A fixed budget is a budget which is designed to remain unchanged irrespective of the volume of output or turnover attained i. e. it is a single budget with no analysis of cost. On the other hand a flexible budget is a budget which is designed to adjust the permitted cost levels to suit the level of activity actually attained. The process by which this is done is by analysing costs into their fixed and variable elements so that the budget may be 'flexed' according to the actual activity.

The procedures for developing a flexible budget are simple enough but the results obtained from 'flexing' a budget are only accurate if the costs behave in the ways predicted. Frequently, simplistic assumptions are made about cost behaviour which are unrealistic and potentially misleading. The fact that often all variable costs are flexed in relation to the same activity indicator (e. g. sales or output) when in reality different variable costs vary in sympathy with different activity indicators. These and other problems make it necessary to treat any flexed budget with caution.

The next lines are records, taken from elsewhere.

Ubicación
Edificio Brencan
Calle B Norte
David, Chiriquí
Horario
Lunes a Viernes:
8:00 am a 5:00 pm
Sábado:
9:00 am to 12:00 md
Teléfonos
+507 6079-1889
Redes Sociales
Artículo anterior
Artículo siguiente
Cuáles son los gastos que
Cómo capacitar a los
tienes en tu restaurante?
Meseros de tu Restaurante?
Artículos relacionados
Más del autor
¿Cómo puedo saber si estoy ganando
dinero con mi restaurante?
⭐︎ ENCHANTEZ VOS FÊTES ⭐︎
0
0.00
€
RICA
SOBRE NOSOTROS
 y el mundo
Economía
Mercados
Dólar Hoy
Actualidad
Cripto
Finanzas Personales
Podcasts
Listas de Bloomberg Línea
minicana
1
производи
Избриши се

A flexible budget is essential for the control aspect of budgeting but it is an important part of the planning process to consider what control procedures will be necessary, it is usual to carry out the required cost analyses and breakdowns at the planning stage so that the budget may be flexed in due course if this is necessary. This is sometimes known as the limiting factor or principal budget factor. This is a factor, which is a binding constraint upon the organisation i. e. the factor, which prevents indefinite expansion or unlimited profits.

It may be sales, availability of finance, skilled labour, supplies of material or lack of space. Where a single binding constraint can be identified, then the general objective of maximising contribution can be achieved by selecting the alternative which maximises the contribution per unit of the key factor. It will be apparent that from time to time the key factor in an organisation will change. For example, a firm may have a shortage of orders, it overcomes this by appointing more salesmen and then there is a shortage of machine capacity.

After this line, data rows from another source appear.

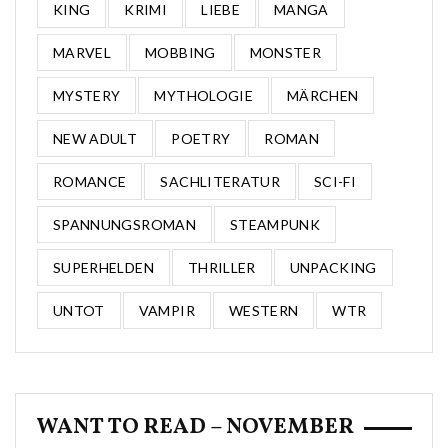
KING
KRIMI
LIEBE
MANGA
MARVEL
MOBBING
MONSTER
MYSTERY
MYTHOLOGIE
MÄRCHEN
NEW ADULT
POETRY
ROMAN
ROMANCE
SACHLITERATUR
SCI-FI
SPANNUNGSROMAN
STEAMPUNK
SUPERHELDEN
THRILLER
UNPACKING
UNTOT
VAMPIR
WESTERN
WTR
WANT TO READ – NOVEMBER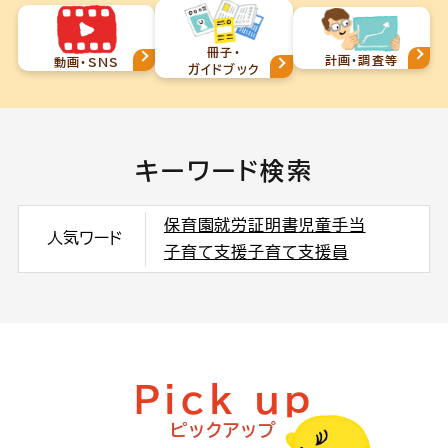
冊子・
計画・調査等
動画・SNS
ガイドブック
キーワード検索
保育園
就労証明書
児童手当
人気ワード
子育て支援
子育て支援員
Pick up
ピックアップ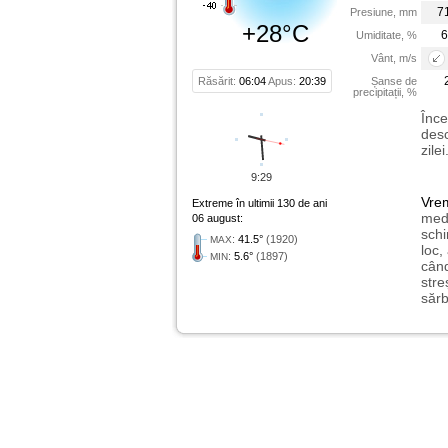
7
Presiune, mm
+28°C
6
Umiditate, %
Vânt, m/s
Răsărit:
06:04
Apus:
20:39
Șanse de
precipitații, %
Înce
desc
zile
9:29
Vre
Extreme în ultimii 130 de ani
medi
06 august:
schi
:
41.5°
(1920)
MAX
loc,
:
5.6°
(1897)
MIN
când
stre
sărb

The expansion of the production capacity may introduce a problem of lack of space and so on. Note: The 'maximising contribution per unit of the limiting factor' rule can be of value, but can be used where there is a single binding constraint and where the constraint is continuously divisible i. e. it can be altered one unit at a time. Where several constraints apply simultaneously, the simple rule given above cannot be applied. This is not usually a problem for examination purposes, but in real life is rarely that simple.